Het voorgaande brengt mee dat de rechtbank zelf in de zaak kan voorzien door het primaire besluit te herroepen en het recht op bijstand over de periode van 1 januari 2015 tot en met 11 februari 2015 in te trekken. Met betrekking tot de terugvordering kan de rechtbank niet zelf in de zaak voorzien, nu een terugvorderingsbesluit ondeelbaar is en de rechtbank niet in staat is om de hoogte van de terugvordering over de periode van 1 januari 2015 tot en met 11 februari 2015 te berekenen. De rechtbank zal verweerder dan ook opdragen om met inachtneming van hetgeen in het voorgaande is overwogen een nieuw besluit te nemen op het bezwaar tegen het terugvorderingsbesluit.

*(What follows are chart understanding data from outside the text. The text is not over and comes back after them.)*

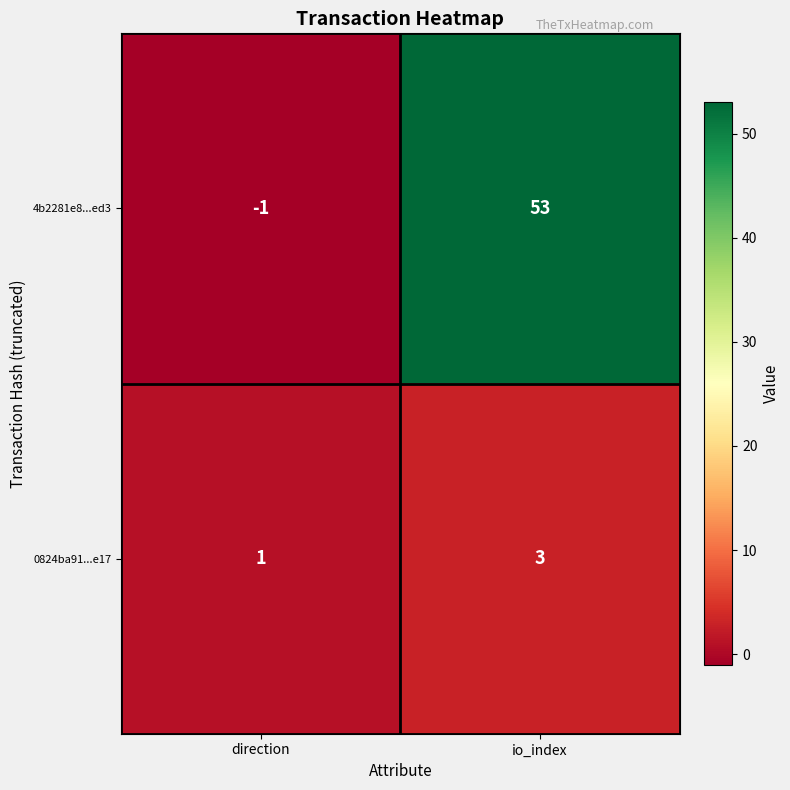

What value does the 0824ba91...e17 series have at io_index?

3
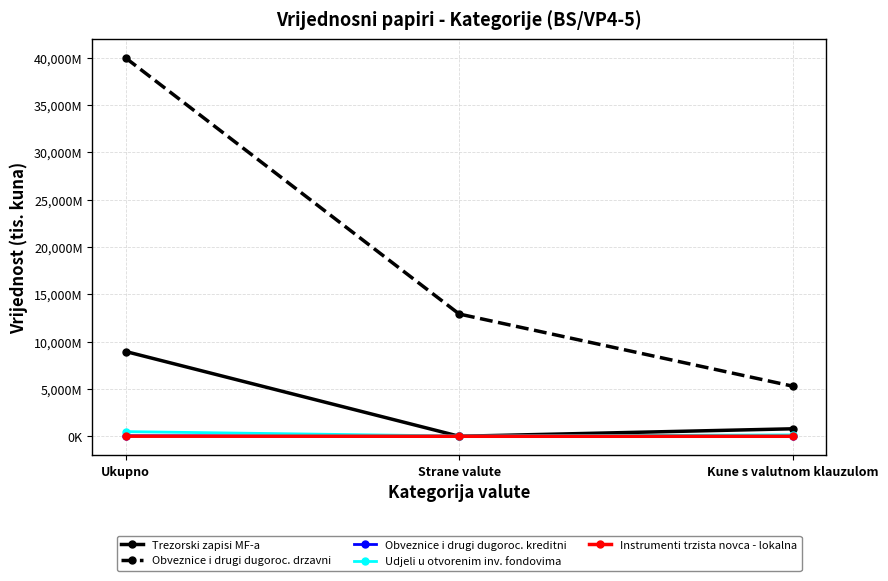

The value of Obveznice i drugi dugoroc. kreditni at Ukupno is 51767. True or false?

True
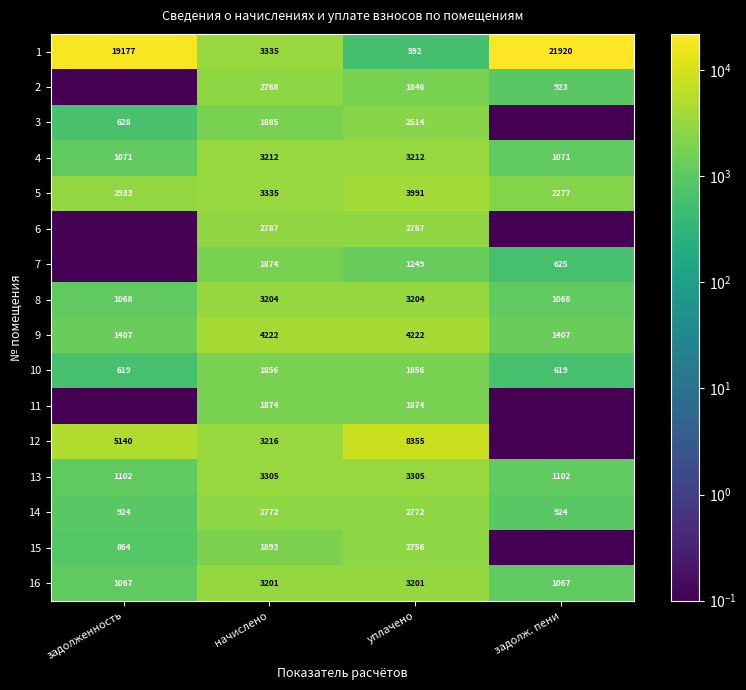

True or false: 15 has a value of 3037.6 at начислено.

False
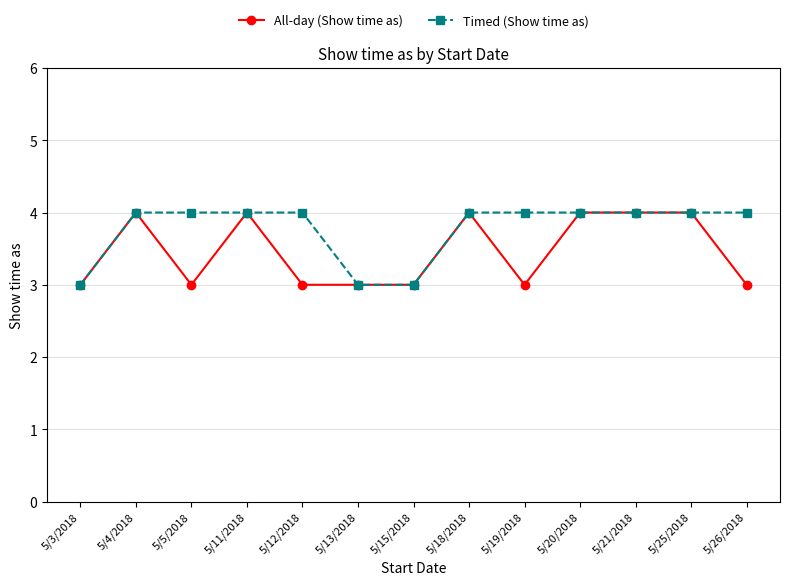

Which series has the largest total across all categories?

Timed (Show time as)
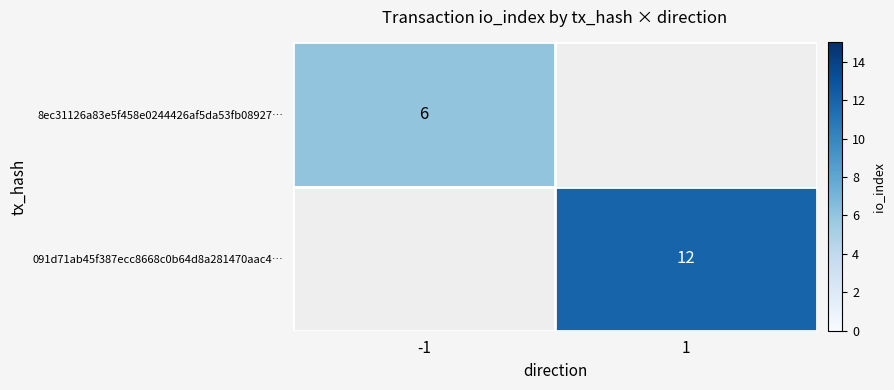

Which category has the highest value across all series?

1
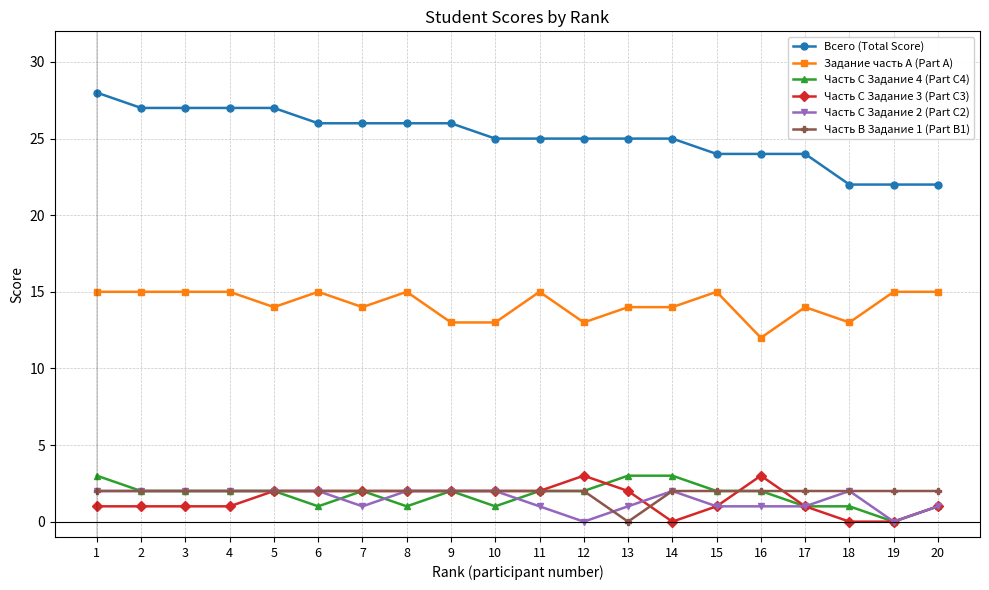

What is the value of the Задание часть А (Part A) point at the 18th from the left?

13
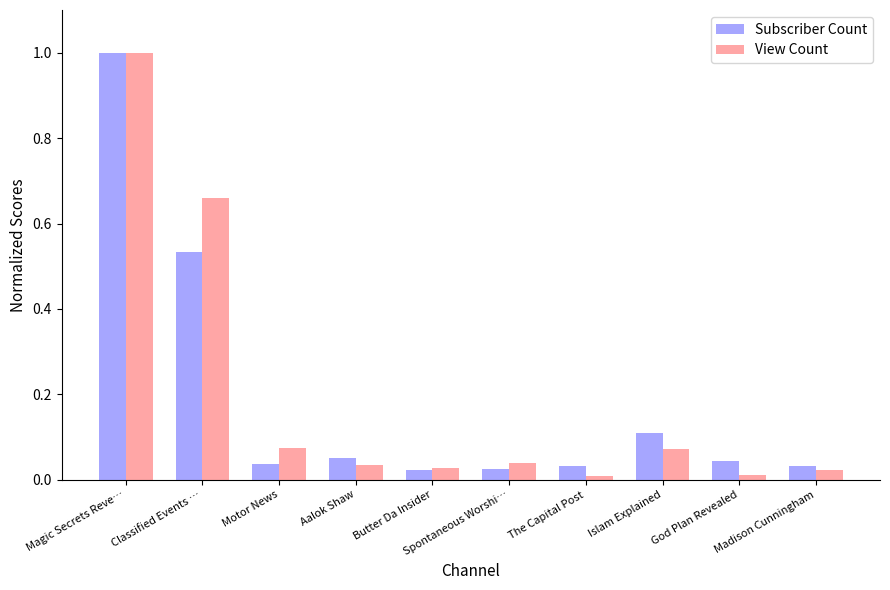

At Classified Events …, list the series in order from largest to smallest.

View Count, Subscriber Count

5. Nu de rechtbank het beroep gegrond verklaart, ziet de rechtbank aanleiding om te bepalen dat verweerder het door eiseres betaalde griffierecht van € 45 aan haar dient te vergoeden. Voorts ziet de rechtbank aanleiding om verweerder te voordelen in de door eiseres gemaakte proceskosten. Deze kosten stelt de rechtbank met toepassing van het Besluit Proceskosten Bestuursrecht voor door een derde beroepsmatig verleende rechtsbijstand vast op € 1.984,- (1 punt voor het indienen van een bezwaarschrift, 1 punt voor het verschijnen ter hoorzitting, 1 punt voor het indienen van een beroepschrift en 1 punt voor het verschijnen ter zitting, met een waarde per punt van € 496,- en een wegingsfactor 1). Van overige voor vergoeding in aanmerking komende proceskosten is niet gebleken.

Beslissing

De rechtbank:
  • verklaart het beroep gegrond;
  • vernietigt het bestreden besluit,
  • herroept het primaire besluit dat ziet op de intrekking, trekt de bijstand over de periode van 1 januari 2015 tot en met 11 februari 2015 in en bepaalt dat deze uitspraak in zoverre in de plaats treedt van het vernietigde bestreden besluit;
  • draagt verweerder op om ten aanzien van de terugvordering een nieuw besluit op het bezwaar te nemen, met inachtneming van hetgeen daaromtrent in deze uitspraak is overwogen;
  • gelast verweerder het door eiser betaalde griffierecht van € 45,- aan haar te vergoeden;
  • veroordeelt verweerder in de door eiseres betaalde proceskosten ten bedrage van
€ 1.984,-.
Deze uitspraak is gedaan door mr. M.M.L.A.T. Doll, rechter, in tegenwoordigheid van
mr. P.W. Blok, griffier. De beslissing is in het openbaar uitgesproken op:
griffier
rechter
Afschrift verzonden aan partijen op:
Rechtsmiddel
Tegen deze uitspraak kan binnen zes weken na de dag van verzending daarvan hoger beroep worden ingesteld bij de Centrale Raad van Beroep. Als hoger beroep is ingesteld, kan bij de voorzieningenrechter van de hogerberoepsrechter worden verzocht om het treffen van een voorlopige voorziening of om het opheffen of wijzigen van een bij deze uitspraak getroffen voorlopige voorziening.